Choose Your Own Adventure in the Classroom
- Tridib Misra
- 6 minutes ago
- 4 min read
As a child, I loved reading Choose Your Own Adventure books. They were exciting ways to take control of a story and discover how different decisions shaped different endings. That excitement of choice stayed with me — and recently, I found a way to bring it into my teaching.
I’m currently teaching prehistory, and right now my students are exploring the Stone Age. Many of them are English Language Learners (ELLs) with varying levels of proficiency. I wanted a lesson that wasn’t just another reading exercise, but one that could:
spark curiosity,
build vocabulary with key terms like hunter-gatherer, paleolithic, or flint tools,
practice reading comprehension, and
keep students genuinely engaged.
That’s when I thought: Why not create a Choose Your Own Adventure story for them?

Turning History into an Adventure
The idea was simple: let students step into the shoes of a Stone Age leader making real survival decisions. Should they follow the river, or cross the savanna? Hunt gazelles, or gather roots? Every decision would lead to a different outcome, just like in those childhood books — but now tied directly to our history content.
With a tool like ChatGPT, I was able to go back and forth, refine the story, and eventually produce a Stone Age adventure that wasn’t only fun but also embedded with historical vocabulary and decision-making. Even better, I could generate web-based versions of the stories, complete with code that made them interactive and playable in the browser.
This first experiment quickly led me down a new path: creating more and more Choose Your Own Adventure stories set in different time periods and historical settings. Ancient Rome, the Age of Exploration, the Industrial Revolution — any unit could become interactive.
Why This Works for ESL and History
This approach works across subjects because it:
Engages learners: Students feel ownership when they make decisions that matter in the story.
Builds language naturally: Vocabulary appears in meaningful context, and comprehension is tied to consequences.
Supports multiple levels: Stronger readers can dive into the full narrative, while emerging readers can focus on the decisions and key words.
Promotes critical thinking: Students must weigh risks and rewards, just as historical figures did.
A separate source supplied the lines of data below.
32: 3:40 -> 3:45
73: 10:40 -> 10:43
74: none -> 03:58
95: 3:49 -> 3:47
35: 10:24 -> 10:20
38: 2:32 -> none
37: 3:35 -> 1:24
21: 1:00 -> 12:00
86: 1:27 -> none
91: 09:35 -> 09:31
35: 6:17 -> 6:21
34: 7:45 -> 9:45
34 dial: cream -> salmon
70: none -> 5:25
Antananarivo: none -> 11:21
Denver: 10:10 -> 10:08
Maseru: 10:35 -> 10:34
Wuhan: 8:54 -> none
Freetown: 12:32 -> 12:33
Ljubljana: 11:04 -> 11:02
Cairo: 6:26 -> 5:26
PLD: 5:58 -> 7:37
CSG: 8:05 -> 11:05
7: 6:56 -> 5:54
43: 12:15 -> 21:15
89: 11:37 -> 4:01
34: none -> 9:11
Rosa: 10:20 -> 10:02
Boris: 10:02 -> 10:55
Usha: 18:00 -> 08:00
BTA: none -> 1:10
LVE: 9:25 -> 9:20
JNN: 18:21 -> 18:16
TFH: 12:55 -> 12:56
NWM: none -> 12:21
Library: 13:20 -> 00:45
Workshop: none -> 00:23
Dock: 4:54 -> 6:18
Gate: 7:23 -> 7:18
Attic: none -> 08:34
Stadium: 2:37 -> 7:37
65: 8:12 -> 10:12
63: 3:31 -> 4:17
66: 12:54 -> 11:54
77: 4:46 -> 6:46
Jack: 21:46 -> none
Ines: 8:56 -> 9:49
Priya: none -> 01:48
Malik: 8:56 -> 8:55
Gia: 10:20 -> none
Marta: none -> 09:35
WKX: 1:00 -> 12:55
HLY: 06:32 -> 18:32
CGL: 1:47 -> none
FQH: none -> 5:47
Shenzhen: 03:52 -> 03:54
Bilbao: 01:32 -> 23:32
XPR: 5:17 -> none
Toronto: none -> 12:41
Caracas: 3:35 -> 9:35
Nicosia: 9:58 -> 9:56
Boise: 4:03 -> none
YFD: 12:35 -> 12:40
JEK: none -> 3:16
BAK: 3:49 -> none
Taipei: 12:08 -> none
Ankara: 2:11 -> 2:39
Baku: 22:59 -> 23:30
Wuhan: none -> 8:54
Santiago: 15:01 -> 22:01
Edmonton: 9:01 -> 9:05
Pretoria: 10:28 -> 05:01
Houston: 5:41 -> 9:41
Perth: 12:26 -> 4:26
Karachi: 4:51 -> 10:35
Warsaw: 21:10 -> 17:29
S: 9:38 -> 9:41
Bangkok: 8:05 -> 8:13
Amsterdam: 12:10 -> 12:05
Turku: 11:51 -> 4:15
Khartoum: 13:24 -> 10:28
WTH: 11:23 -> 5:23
Adds replay value: With multiple endings, students often want to try again — revisiting language and content without it feeling repetitive.
How to Generate Your Own Adventure
Here’s the exact prompt I now use to get ChatGPT to create a story and code it into a playable web app:
Please create a Choose Your Own Adventure story set in [TIME PERIOD] with [CHARACTERS] based on this plot: [PLOT].
Requirements:
• Code it as a single, self-contained HTML file (all CSS and JS inline).
• I should be able to copy the code, save it as index.html, and open it directly in a browser.
• Features to include:
- 📊 Progress bar showing steps
- 🔤 Text-size toggle (normal/large)
- ☀/🌙 Theme toggle (light/dark mode)
- 👁 Teacher view (shows the chosen path)
- ⬅️ Back button (go back one step)
- ↺ Restart button
• Each decision point should have two options leading to different outcomes.
• Endings should include a title and a short summary.
• Return the complete HTML code only (from <!doctype html> to </html>). No extra explanation.
From Prompt to Playable Story
Once ChatGPT gives you the code, here’s what you need to do:
Copy everything in the code block (starting from <!doctype html> to </html>).
Open a plain text editor (Notepad on Windows, TextEdit on Mac in plain text mode, or VS Code).
Paste the code.
Save the file as index.html (important: make sure it ends with .html, not .txt).
Double-click the file — it will open in your browser and run the game instantly.
A Simple but Powerful Tool
This idea started with my Stone Age unit, but the applications are endless:
English teachers can adapt classic novels into interactive adventures.
ESL teachers can use it for vocabulary practice with meaningful context.
History and Social Studies teachers can transport students into critical moments of the past.
The beauty is that it blends storytelling, interactivity, and learning outcomes in one simple package. And the barrier to entry is low: all you need is a story idea, one good prompt, and a little copy-paste.
I know this is just the beginning. I’ll keep experimenting with different prompts and refining the process. My next step will be to design prompts that let teachers target specific age groups and proficiency levels, so that the stories are just right for their learners. I also want to build prompts that emphasize key vocabulary from a unit, highlight essential historical concepts, and even allow for different skills practice — from reading comprehension to critical thinking and decision-making. In a future post, I’ll share these more refined prompt structures, along with examples of how they can be tailored for English, ESL, and History classrooms.